Klimaaktionstag
300 Kinder zeigen ihre Sorgen

Ahlen -

Nicht „Fridays for Future“, sondern „Donnerstag für das Klima“ – unter diesem Motto kamen rund 300 Kinder vieler Kitas und Grundschulen im Berliner Park zum Klimaaktionstag zusammen. Sie versammelten sich, um auf ihre Angst vor einer Klimakatastrophe hinzuweisen. Auch Bürgermeister Dr. Alexander Berger, selbst Vater von Grundschulkindern, war dazugekommen und lobte die Aktion. Die jungen Demonstranten hatten sich Redeverstärkung durch drei Gesamtschüler geholt, die schon bei den Freitagsdemos gesprochen hatten.
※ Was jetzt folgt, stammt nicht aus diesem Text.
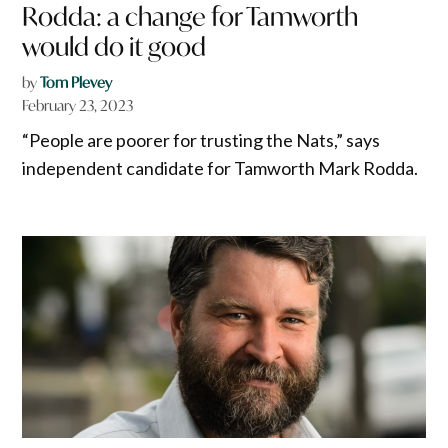
Rodda: a change for Tamworth
would do it good
by
Tom Plevey
February 23, 2023
“People are poorer for trusting the Nats,” says
independent candidate for Tamworth Mark Rodda.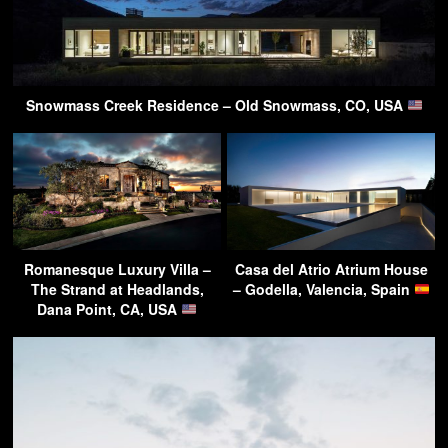
Snowmass Creek Residence – Old Snowmass, CO, USA
Romanesque Luxury Villa –
Casa del Atrio Atrium House
The Strand at Headlands,
– Godella, Valencia, Spain
Dana Point, CA, USA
Freitag, 05.07.2019, 10:00 Uhr
Schülerinnen und Schüler sowie Kitakinder zogen am Donnerstagvormittag durch den Berliner Park. Dort waren sie zum Klimaaktionstag zusammengekommen.
Schülerinnen und Schüler sowie Kitakinder zogen am Donnerstagvormittag durch den Berliner Park. Dort waren sie zum Klimaaktionstag zusammengekommen. Foto: Peter Schniederjürgen

Die Kinder aus der Kita Lilienthalweg eröffneten die Aktion mit einem Lied gegen die zunehmende Umweltverschmutzung. Das nahm der Bürgermeister in seinem Grußwort auf: „Man muss nicht zu den Großen gehören, um sich für die Umwelt einzusetzen. Ihr gebt vielen ein tolles Beispiel.“ Er sah den Klimawandel als häufige und zunehmende Fluchtursache. „Wenn es für uns in Ahlen zurzeit nur unangenehm ist, so bedroht der Temperaturanstieg in Afrika und Asien viele Menschen direkt“, mahnte Dr. Berger . Darum sei diese Aktion auch ein Zeichen der Solidarität.

Bürgermeister Dr. Alexander Berger unterstützte die Kinderdemo.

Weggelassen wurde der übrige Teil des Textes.